Paul Tremblay’s apocalyptic novel The Cabin at the End of the World is a parents’ worst nightmareJune 30, 2018
Over the last couple of years, Paul Tremblay has consistently written some of the scariest stories that I’ve picked up. In A Head Full of Ghosts, a blue-collar Boston family contends with the abnormal behavior of their teenage daughter, who may or may not be possessed by a demon. In Disappearance at Devil’s Rock, a boy goes missing, and his mother begins to think that she’s seeing his ghost. In his latest novel, The Cabin at the End of the World, Tremblay spins out another terrifying story, turning the standard home invasion horror plot on its head.
The Cabin at the End of the World plays out at a break-neck pace, with its events taking place over the course of one frightening day. We’re introduced to a seven-year-old girl named Wen, adopted from China by a gay couple (Daddy Eric and Daddy Andrew). Wen is an inquisitive kid who takes the family’s vacation to off-the-grid New Hampshire seriously, studying grasshoppers and having fun being away from school. While she’s out collecting bugs, she’s approached by a large man named Leonard, who tells her that he wants to be her friend, and that he and his friends need to have a chat with the family. She flees to the house, and her parents try unsuccessfully to keep the four people — Leonard, Redmond, Sabrina, and Adriane — out.
Once the four invaders are inside, they tell the frightened family that they don’t want to hurt them, but they have an important mission: one member of the family must be voluntarily sacrificed. If they don’t, the apocalypse will come.
Like Tremblay’s other books, The Cabin at the End of the World never really spells out whether or not the novel really has supernatural overtones to it, or if it’s just people doing horrifying things to others. The invaders claim to have come together after having visions of the cabin, meeting on an internet forum before uniting to carry out their God-given task. When their victims don’t believe them, Leonard shows television footage of a tsunami, saying that the disaster is proof that their story — implausible as it is — is true. The family is appalled at the idea of sacrificing one of its members, but the horror is accompanied by some doubt: what if something terrible does happen if they refuse?

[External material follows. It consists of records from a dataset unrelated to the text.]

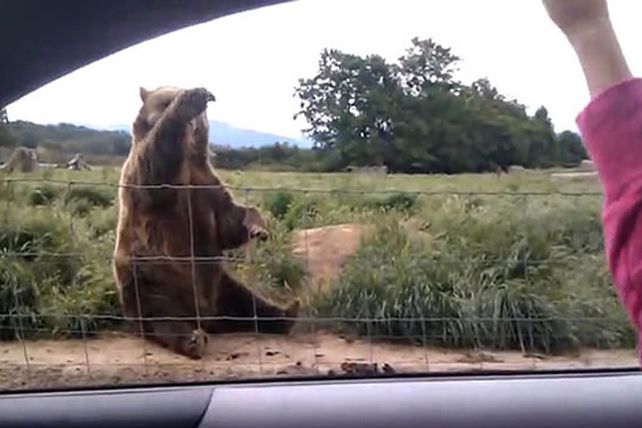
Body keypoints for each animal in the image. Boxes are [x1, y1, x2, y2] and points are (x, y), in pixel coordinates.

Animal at [113, 86, 299, 359]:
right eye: (165, 101)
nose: (193, 123)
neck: (187, 156)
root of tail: (203, 314)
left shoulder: (206, 182)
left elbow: (228, 221)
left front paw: (257, 227)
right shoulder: (147, 180)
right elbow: (154, 168)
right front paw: (194, 98)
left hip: (220, 284)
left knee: (247, 302)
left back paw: (287, 313)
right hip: (150, 278)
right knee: (161, 316)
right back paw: (192, 340)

Tremblay’s ambiguity about the novel’s terrifying premise hints at a commentary about the nature of misinformation and the lengths that people will go to believe outlandish things. These four invaders aren’t necessarily die-hard conspiracy theorists, but they do put together bits of news from around the world, that aren’t otherwise connected, into a story of a coming apocalypse, and seek out a way that they can potentially control the fate of the world around them.
Viewed from outside their bubble, the story is ridiculous. But it’s got plenty of real-world analogues — from sensational conspiracies like Pizzagate and the supposed Jade Helm military takeover to the more superficially respectable rejection of climate change science. Aided by bellowing online commentators pushing their own agenda and warped worldview, people put together disparate pieces of information into semi-plausible stories.
The Cabin at the End of the World would be scary enough as a supernatural story about four people proclaiming to be the messengers of the apocalypse. But seeing four well-intentioned people led astray by a collective, warped worldview is even more frightening in 2018. It’s frightening because it’s so plausible — and as a father of a kid around Wen’s age, this book depicts a scenario that’s literally kept me up at night and been the fuel for nightmares. A group of vastly different people meeting through the internet and going off to force a family to go through an unthinkable experience isn’t the stuff of horror fiction; it’s something that could happen now.
Good horror stories look at the world around us to draw inspiration as to what could go wrong, and with this book, Tremblay has penned a story that’s not only a nightmare as it plays out on the page, but one that’s grimly reflective of the times that we live in. It’s a gripping story, one that I really hope stays on the page.